CBS reporter Bernard Goldberg began the May 26 Eye to Eye by proclaiming that "the new national motto should be `don't blame me.'" During his special hour-long report, Goldberg examined the "epidemic" of excuses, from the Menendez abuse excuse to the mob excuse used to justify the beating of Reginald Denny. He contrasted current criminal defense strategies with a bygone image: "Remember how Perry Mason would get his client off by proving, at the last second, that someone else had committed the crime? Well, today's defense lawyers are....trying to get their clients off even when they admit they did commit the crime."

Questioning the defense of "black rage" being used by Long Island railroad murderer Colin Ferguson, Goldberg noted that Ferguson "wasn't even born or raised in the United States. He grew up in the Caribbean, in Jamaica in...a fairly opulent way...He was sent to the best private schools." He then asked defense attorney William Kunstler, "How is Colin Ferguson a victim of racism? Give me an example or two...Here you are claiming white racism, black rage, but your client went on that train and killed people precisely because of their race, because they were white. Why can't you make the argument that the real racist was your client?"
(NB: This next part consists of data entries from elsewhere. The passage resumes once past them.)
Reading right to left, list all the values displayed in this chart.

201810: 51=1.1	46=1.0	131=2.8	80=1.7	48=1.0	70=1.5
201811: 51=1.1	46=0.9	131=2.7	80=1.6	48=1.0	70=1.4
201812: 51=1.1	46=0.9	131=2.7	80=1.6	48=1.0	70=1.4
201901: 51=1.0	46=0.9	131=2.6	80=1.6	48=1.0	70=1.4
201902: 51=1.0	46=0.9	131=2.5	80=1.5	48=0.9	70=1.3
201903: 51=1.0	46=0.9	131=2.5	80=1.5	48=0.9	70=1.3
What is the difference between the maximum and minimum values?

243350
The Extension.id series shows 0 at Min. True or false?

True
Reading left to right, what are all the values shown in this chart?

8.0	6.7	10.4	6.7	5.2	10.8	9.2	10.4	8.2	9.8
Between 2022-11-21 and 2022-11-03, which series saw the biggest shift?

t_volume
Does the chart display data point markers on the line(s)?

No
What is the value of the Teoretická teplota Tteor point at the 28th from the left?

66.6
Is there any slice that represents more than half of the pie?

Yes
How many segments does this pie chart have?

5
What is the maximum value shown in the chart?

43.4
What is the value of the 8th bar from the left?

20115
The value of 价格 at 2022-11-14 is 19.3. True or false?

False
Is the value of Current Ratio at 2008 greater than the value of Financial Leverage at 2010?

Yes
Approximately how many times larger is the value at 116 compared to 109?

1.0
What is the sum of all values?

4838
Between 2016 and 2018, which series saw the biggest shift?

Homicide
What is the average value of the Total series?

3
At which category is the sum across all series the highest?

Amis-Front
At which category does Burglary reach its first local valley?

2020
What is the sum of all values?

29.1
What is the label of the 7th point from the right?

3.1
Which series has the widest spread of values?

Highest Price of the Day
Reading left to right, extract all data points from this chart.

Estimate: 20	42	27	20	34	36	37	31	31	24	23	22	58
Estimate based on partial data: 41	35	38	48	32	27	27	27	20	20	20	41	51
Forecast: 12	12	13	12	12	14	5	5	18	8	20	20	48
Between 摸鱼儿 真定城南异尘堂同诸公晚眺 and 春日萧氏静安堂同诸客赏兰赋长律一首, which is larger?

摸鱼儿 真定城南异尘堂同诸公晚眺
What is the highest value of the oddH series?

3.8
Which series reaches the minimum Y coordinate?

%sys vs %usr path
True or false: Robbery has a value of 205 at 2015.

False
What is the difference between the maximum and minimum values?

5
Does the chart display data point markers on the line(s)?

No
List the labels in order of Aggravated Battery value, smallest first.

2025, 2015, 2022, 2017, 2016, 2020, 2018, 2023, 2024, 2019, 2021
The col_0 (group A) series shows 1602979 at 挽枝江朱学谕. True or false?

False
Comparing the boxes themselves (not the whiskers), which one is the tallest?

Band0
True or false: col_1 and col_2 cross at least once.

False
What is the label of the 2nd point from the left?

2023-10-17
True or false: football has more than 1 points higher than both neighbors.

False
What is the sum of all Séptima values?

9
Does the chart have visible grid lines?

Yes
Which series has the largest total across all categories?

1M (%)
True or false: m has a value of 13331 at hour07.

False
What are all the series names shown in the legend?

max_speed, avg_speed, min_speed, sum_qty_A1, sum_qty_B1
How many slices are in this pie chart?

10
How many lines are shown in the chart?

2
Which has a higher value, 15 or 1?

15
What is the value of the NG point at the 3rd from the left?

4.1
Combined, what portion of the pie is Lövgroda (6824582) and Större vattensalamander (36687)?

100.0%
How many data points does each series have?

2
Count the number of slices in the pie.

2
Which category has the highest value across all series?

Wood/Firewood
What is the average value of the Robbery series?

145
The aversion to accepting blame also exists outside the courtroom and has resulted in such medical sounding excuses as "chronic lateness syndrome," "failure to file [taxes] syndrome," and for those unable to wisely spend large amounts of money, "affluenza, from the words affluence and influenza, which we all know is a sickness."


Financial Disabilities

The Americans with Disabilities Act (ADA) passed to great applause for making buildings more accessible, but four years later, as Tom Brokaw pointed out on the May 16 NBC Nightly News, "There has been a downside as well. Out of control costs."

Reporter Bob Kur explained that "some insiders say it's become a law of unintended consequences fostering frivolous lawsuits and expensive hassles." Kur reviewed some ADA-based lawsuits: a 360-pound woman suing a movie theater that provided a wheelchair section but wouldn't allow her to bring in her own chair, a woman suing a ski resort that didn't have wheelchair transportation to the highest slopes so she could enjoy the view, and a student suing his university for not providing him with a note taker even though his mother did it for him.

Kur concluded that the ADA "has helped provide user-friendly equipment and jobs for blind and other disabled workers. But insiders have begun to question the cost of accommodating everyone who claims special status under the law."